I would like to look at the situation from one final, more holistic perspective, since I personally have always relied on my innate feelings to gauge right versus wrong. Aristotle’s Virtue Ethics indicates that humans should simply be virtuous, and that will in turn yield moral behavior. In the case of Duncan, we can ask ourselves: How can I be kind? How can I be brave? How can I be wise? It seems that we must rely on our natural inclinations, and I believe that many people would agree by saying that putting Duncan out of his presumed misery through euthanasia would be a kind thing to do. As the person making that decision, we would need both the bravery and wisdom not to do what is easy, but what is right. Of course, this raises the very important question of what constitutes kindness in this situation. Is it kind to eradicate a creature’s pain (pain that we assume exists) by killing the creature? Or is it more kind to save a creature’s life and to do everything in our power to make sure that its life is as good as it can be? What if Duncan was not in pain—what if he was happy and simply needed us to be more patient towards him and his condition?

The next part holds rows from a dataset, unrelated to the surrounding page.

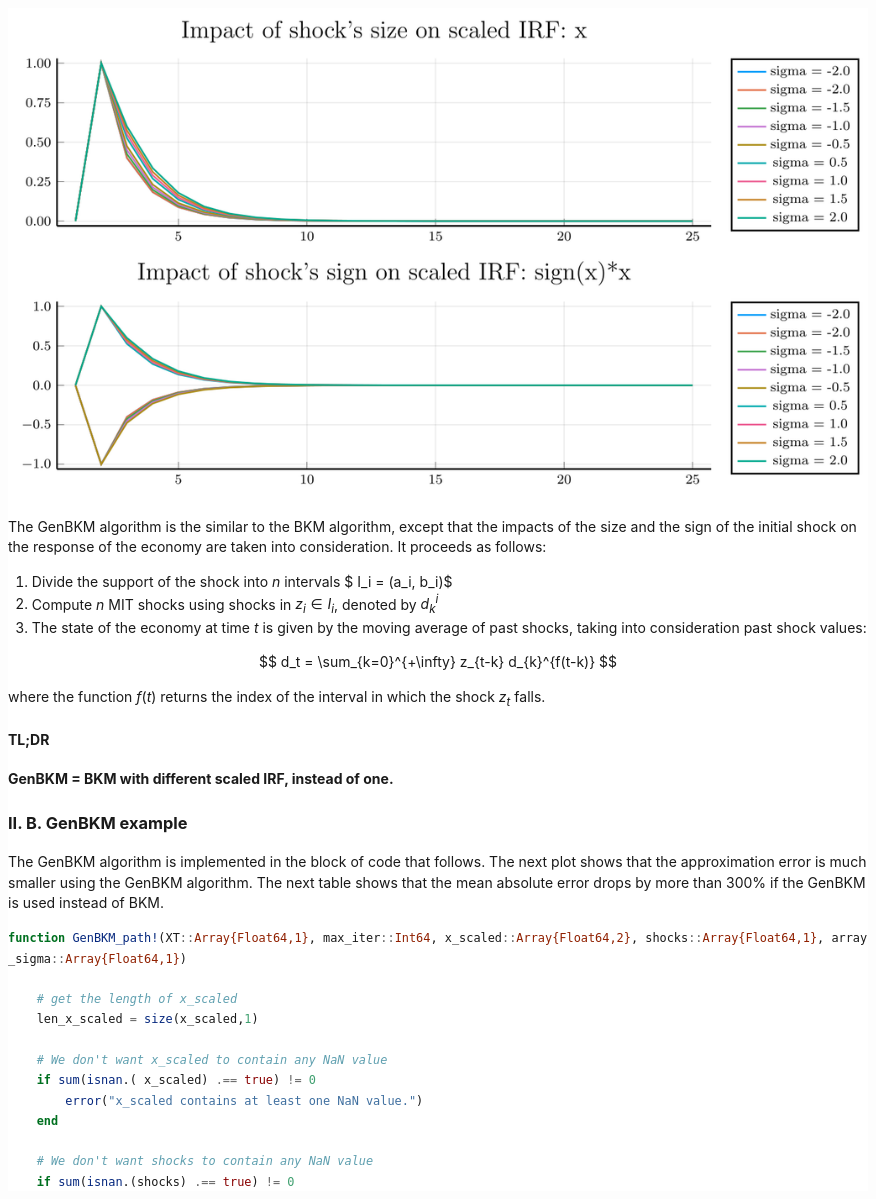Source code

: ![svg](GenBKM_files/GenBKM_11_0.svg)



The GenBKM algorithm is the similar to the BKM algorithm, except that the impacts of the size and the sign of the 
initial shock on the response of the economy are taken into consideration. It proceeds as follows:

1. Divide the support of the shock into $n$ intervals $ I_i = (a_i, b_i)$
2. Compute $n$ MIT shocks using shocks in $z_i \in I_i$, denoted by $d_k^{i}$
3. The state of the economy at time $t$ is given by the moving average of past shocks, taking into consideration
past shock values:

$$ d_t = \sum_{k=0}^{+\infty} z_{t-k} d_{k}^{f(t-k)} $$ 

where the function $f(t)$ returns the index of the interval in which the shock $z_t$ falls. 

#### TL;DR

**GenBKM = BKM with different scaled IRF, instead of one.**

### II. B. GenBKM example

The GenBKM algorithm is implemented in the block of code that follows. The next plot shows that the approximation error is much smaller using the GenBKM algorithm. The next table shows that the mean absolute error drops by more than 300% if the GenBKM is used instead of BKM.


```julia
function GenBKM_path!(XT::Array{Float64,1}, max_iter::Int64, x_scaled::Array{Float64,2}, shocks::Array{Float64,1}, array_sigma::Array{Float64,1})
    
    # get the length of x_scaled
    len_x_scaled = size(x_scaled,1)
    
    # We don't want x_scaled to contain any NaN value
    if sum(isnan.( x_scaled) .== true) != 0
        error("x_scaled contains at least one NaN value.")
    end
    
    # We don't want shocks to contain any NaN value
    if sum(isnan.(shocks) .== true) != 0
```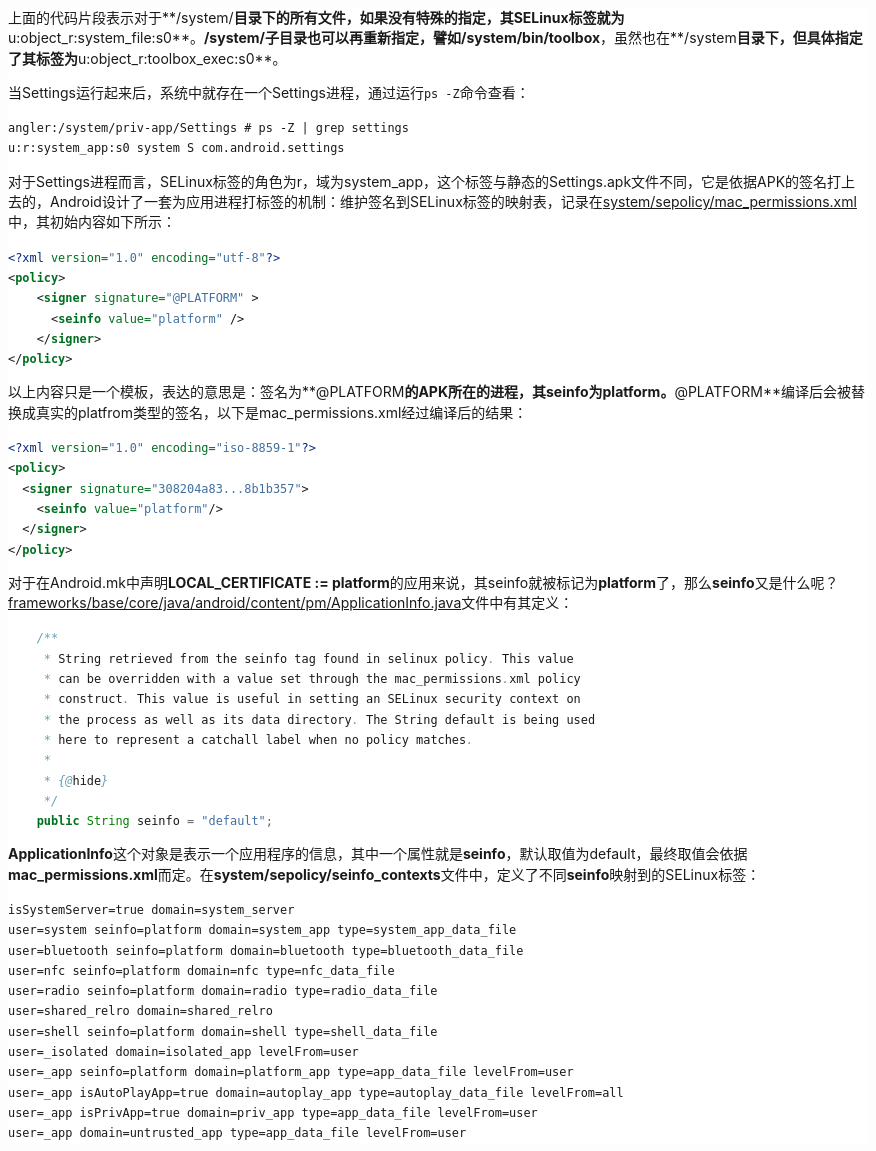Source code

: 上面的代码片段表示对于**/system/**目录下的所有文件，如果没有特殊的指定，其SELinux标签就为**u:object_r:system_file:s0**。**/system/**子目录也可以再重新指定，譬如**/system/bin/toolbox**，虽然也在**/system**目录下，但具体指定了其标签为**u:object_r:toolbox_exec:s0**。

当Settings运行起来后，系统中就存在一个Settings进程，通过运行`ps -Z`命令查看：

```
angler:/system/priv-app/Settings # ps -Z | grep settings
u:r:system_app:s0 system S com.android.settings
```

对于Settings进程而言，SELinux标签的角色为r，域为system_app，这个标签与静态的Settings.apk文件不同，它是依据APK的签名打上去的，Android设计了一套为应用进程打标签的机制：维护签名到SELinux标签的映射表，记录在[system/sepolicy/mac_permissions.xml]()中，其初始内容如下所示：

```xml
<?xml version="1.0" encoding="utf-8"?>
<policy>
    <signer signature="@PLATFORM" >
      <seinfo value="platform" />
    </signer>
</policy>
```

以上内容只是一个模板，表达的意思是：签名为**@PLATFORM**的APK所在的进程，其seinfo为platform。**@PLATFORM**编译后会被替换成真实的platfrom类型的签名，以下是mac_permissions.xml经过编译后的结果：

```xml
<?xml version="1.0" encoding="iso-8859-1"?>
<policy>
  <signer signature="308204a83...8b1b357">
    <seinfo value="platform"/>
  </signer>
</policy>
```

对于在Android.mk中声明**LOCAL_CERTIFICATE := platform**的应用来说，其seinfo就被标记为**platform**了，那么**seinfo**又是什么呢？[frameworks/base/core/java/android/content/pm/ApplicationInfo.java]()文件中有其定义：

```java
    /**
     * String retrieved from the seinfo tag found in selinux policy. This value
     * can be overridden with a value set through the mac_permissions.xml policy
     * construct. This value is useful in setting an SELinux security context on
     * the process as well as its data directory. The String default is being used
     * here to represent a catchall label when no policy matches.
     *
     * {@hide}
     */
    public String seinfo = "default";
```

**ApplicationInfo**这个对象是表示一个应用程序的信息，其中一个属性就是**seinfo**，默认取值为default，最终取值会依据**mac_permissions.xml**而定。在**system/sepolicy/seinfo_contexts**文件中，定义了不同**seinfo**映射到的SELinux标签：

```
isSystemServer=true domain=system_server
user=system seinfo=platform domain=system_app type=system_app_data_file
user=bluetooth seinfo=platform domain=bluetooth type=bluetooth_data_file
user=nfc seinfo=platform domain=nfc type=nfc_data_file
user=radio seinfo=platform domain=radio type=radio_data_file
user=shared_relro domain=shared_relro
user=shell seinfo=platform domain=shell type=shell_data_file
user=_isolated domain=isolated_app levelFrom=user
user=_app seinfo=platform domain=platform_app type=app_data_file levelFrom=user
user=_app isAutoPlayApp=true domain=autoplay_app type=autoplay_data_file levelFrom=all
user=_app isPrivApp=true domain=priv_app type=app_data_file levelFrom=user
user=_app domain=untrusted_app type=app_data_file levelFrom=user
```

In class today, we addressed the common conception that different theories about morality cannot be used in concurrence because they contradict one another; for instance, some place an emphasis on consequences, while others emphasize intentions, while still others emphasize virtues. However…what about when the intention is to have good consequences? What about when these lines of thought about morality come to the same conclusion? Could we almost say that this is an objective moral truth? Does it increase the value of the final moral claim? In the case of euthanizing Duncan, Consequentialism, Deontology, and Virtue Ethics all seem to support the claim that euthanasia was the moral course of action. It is morally permissible to take the life of a “lower” creature when it is suffering. While Duncan’s fate is still difficult to swallow, I have to believe that it was the ethical, moral, kind thing to do.